Intestinal lipid alterations occur prior to antibody-induced prostaglandin E2 production in a mouse model of ischemia/reperfusion

University of Hertfordshire, Hatfield, England, UK
Biochimica et Biophysica Acta (Impact Factor: 4.66). 04/2010; 1801(4):517-25. DOI: 10.1016/j.bbalip.2010.01.004
Source: PubMed


Ischemia/reperfusion (IR) induced injury results in significant tissue damage in wild-type, but not antibody-deficient, Rag-1(-/-) mice. However, Rag-1(-/-) mice sustain intestinal damage after administration of wild-type antibodies or naturally occurring, specific anti-phospholipid related monoclonal antibodies, suggesting involvement of a lipid antigen. We hypothesized that IR initiates metabolism of cellular lipids, resulting in production of an antigen recognized by anti-phospholipid antibodies.
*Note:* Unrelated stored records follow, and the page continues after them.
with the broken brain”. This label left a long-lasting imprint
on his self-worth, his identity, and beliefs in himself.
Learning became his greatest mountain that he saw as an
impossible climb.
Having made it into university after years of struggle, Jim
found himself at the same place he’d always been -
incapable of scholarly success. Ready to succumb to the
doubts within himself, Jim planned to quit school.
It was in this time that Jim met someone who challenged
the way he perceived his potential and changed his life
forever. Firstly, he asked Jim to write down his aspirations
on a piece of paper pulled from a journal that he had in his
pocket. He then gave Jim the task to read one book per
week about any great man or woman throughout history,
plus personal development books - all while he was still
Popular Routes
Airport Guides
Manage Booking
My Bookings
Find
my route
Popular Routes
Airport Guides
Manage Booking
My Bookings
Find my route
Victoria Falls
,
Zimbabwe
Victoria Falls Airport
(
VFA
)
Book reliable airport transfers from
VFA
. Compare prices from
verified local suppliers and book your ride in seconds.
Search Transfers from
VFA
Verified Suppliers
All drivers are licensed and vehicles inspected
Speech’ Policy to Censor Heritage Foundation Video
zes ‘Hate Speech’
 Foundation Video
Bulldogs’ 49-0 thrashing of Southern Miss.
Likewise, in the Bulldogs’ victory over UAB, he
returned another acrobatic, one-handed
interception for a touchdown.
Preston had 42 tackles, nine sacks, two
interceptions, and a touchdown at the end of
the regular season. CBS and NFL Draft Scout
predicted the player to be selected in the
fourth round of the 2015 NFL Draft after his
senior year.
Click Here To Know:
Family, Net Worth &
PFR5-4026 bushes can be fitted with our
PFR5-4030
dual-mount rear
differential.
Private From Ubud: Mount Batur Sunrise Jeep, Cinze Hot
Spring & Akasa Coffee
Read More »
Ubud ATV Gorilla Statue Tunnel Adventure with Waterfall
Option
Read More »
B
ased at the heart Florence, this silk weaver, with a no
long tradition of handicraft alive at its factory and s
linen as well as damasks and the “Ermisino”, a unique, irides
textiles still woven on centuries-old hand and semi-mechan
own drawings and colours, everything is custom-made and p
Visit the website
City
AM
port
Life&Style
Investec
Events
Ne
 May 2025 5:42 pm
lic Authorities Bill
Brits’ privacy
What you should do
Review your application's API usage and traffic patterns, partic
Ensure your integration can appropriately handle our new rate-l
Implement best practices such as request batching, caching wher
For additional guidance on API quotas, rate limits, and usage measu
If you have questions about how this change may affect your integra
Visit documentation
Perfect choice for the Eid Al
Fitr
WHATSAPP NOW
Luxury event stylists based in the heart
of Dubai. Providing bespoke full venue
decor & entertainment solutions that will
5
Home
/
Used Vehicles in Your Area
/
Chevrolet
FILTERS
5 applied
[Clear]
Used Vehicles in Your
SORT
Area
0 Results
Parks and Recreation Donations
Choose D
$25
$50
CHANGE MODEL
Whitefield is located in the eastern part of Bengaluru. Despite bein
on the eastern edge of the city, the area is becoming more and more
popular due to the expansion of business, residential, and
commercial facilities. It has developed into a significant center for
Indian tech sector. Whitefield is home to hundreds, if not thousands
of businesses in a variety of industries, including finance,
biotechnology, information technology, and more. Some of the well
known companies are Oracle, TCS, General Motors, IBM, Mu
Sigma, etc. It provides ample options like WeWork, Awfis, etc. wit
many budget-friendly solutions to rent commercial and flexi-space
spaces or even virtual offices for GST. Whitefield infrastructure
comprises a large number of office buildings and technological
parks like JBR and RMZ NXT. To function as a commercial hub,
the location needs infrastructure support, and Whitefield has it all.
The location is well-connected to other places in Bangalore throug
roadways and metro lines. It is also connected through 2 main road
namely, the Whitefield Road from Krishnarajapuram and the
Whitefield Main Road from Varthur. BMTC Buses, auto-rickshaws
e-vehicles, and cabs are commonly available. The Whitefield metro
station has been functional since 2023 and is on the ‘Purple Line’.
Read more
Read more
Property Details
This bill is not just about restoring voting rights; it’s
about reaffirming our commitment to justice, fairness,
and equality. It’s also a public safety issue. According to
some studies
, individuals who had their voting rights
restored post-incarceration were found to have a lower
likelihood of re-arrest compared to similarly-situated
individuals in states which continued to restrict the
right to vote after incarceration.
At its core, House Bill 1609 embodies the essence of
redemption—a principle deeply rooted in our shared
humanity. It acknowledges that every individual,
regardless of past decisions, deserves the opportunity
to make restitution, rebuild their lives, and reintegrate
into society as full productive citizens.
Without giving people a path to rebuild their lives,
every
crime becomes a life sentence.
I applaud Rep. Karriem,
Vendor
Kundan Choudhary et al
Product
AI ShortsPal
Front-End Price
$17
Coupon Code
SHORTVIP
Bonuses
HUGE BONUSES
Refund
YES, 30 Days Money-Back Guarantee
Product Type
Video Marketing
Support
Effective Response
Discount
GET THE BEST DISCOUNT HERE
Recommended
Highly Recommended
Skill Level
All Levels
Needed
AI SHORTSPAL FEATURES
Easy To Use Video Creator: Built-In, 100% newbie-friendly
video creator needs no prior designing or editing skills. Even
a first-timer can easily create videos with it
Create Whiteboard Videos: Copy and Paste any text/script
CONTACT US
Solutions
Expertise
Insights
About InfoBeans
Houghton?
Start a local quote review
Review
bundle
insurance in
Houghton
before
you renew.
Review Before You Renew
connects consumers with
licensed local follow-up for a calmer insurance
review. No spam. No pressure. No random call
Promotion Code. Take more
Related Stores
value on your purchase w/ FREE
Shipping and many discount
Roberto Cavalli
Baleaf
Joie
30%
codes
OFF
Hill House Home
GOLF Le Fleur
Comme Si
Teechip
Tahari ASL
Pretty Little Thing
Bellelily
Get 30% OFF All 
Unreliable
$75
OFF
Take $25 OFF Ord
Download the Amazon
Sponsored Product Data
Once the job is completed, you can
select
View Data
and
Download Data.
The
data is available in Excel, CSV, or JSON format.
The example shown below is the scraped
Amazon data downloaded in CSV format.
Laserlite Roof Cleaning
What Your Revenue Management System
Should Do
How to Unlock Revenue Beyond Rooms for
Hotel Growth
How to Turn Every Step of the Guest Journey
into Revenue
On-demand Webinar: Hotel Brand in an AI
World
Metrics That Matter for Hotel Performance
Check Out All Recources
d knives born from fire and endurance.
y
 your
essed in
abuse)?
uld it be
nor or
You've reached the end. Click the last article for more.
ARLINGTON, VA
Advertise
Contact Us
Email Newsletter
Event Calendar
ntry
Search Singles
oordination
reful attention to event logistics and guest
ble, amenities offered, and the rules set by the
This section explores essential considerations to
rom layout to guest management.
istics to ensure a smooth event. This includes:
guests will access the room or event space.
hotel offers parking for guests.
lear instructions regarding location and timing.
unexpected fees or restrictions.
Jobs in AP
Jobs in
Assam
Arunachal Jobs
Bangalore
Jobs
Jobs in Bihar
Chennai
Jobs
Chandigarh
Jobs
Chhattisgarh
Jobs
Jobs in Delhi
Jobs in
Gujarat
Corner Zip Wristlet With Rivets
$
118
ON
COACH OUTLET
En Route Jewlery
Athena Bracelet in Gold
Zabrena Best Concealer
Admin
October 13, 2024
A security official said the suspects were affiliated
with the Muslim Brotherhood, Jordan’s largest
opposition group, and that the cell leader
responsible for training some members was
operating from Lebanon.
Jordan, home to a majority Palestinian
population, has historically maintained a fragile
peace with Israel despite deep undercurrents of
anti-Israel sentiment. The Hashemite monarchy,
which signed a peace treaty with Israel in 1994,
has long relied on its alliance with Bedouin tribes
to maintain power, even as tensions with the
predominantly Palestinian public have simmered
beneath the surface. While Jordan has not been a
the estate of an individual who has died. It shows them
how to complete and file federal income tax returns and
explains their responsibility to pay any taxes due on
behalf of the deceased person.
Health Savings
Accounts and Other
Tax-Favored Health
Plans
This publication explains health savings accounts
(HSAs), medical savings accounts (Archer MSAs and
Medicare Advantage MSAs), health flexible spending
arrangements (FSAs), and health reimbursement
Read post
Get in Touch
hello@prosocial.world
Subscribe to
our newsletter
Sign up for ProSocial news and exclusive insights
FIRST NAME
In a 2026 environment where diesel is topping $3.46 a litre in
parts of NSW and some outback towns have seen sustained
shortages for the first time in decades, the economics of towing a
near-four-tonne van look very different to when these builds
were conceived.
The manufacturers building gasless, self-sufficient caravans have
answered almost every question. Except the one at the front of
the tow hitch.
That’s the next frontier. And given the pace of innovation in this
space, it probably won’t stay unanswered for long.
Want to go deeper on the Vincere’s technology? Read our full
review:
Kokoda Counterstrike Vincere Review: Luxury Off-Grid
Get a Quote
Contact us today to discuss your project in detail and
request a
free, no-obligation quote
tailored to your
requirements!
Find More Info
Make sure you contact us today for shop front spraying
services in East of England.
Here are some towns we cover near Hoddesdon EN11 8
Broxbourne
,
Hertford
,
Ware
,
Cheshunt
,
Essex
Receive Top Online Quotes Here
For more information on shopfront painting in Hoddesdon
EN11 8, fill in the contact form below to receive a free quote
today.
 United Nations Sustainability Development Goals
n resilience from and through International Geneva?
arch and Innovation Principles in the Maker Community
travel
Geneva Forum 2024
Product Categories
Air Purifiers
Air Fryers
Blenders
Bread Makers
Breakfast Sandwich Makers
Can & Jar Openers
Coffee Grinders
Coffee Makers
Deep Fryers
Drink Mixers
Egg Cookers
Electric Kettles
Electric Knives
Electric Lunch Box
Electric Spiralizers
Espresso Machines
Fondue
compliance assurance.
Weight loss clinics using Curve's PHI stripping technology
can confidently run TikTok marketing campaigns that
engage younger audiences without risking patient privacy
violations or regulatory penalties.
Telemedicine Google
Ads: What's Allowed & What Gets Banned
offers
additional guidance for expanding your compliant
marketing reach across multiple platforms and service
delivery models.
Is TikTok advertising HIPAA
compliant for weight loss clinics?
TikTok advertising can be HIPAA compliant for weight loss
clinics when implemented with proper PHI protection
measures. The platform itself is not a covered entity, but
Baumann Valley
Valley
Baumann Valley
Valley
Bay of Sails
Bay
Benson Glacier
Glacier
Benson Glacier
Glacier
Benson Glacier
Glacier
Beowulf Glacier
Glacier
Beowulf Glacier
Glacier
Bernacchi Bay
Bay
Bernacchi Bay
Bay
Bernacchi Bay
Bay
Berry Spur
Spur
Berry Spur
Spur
At multiple time points after Sham or IR treatment, lipids extracted from mouse jejunal sections were analyzed by electrospray ionization triple quadrupole mass spectrometry. Within 15min of reperfusion, IR induced significantly more lysophosphatidylcholine (lysoPC), lysophosphatidylglycerol (lysoPG) and free arachidonic acid (AA) production than Sham treatment. While lysoPC, lysoPG, and free AA levels were similar in C57Bl/6 (wild-type) and Rag-1(-/-) mice, IR led to Cox-2 activation and prostaglandin E(2) (PGE(2)) production in wild-type, but not in the antibody-deficient, Rag-1(-/-) mice. Administration of wild-type antibodies to Rag-1(-/-) mice restored PGE(2) production and intestinal damage. These data indicate that IR-induced intestinal damage requires antibodies for Cox-2 stimulated PGE(2) production but not for production of lysoPC and free AA.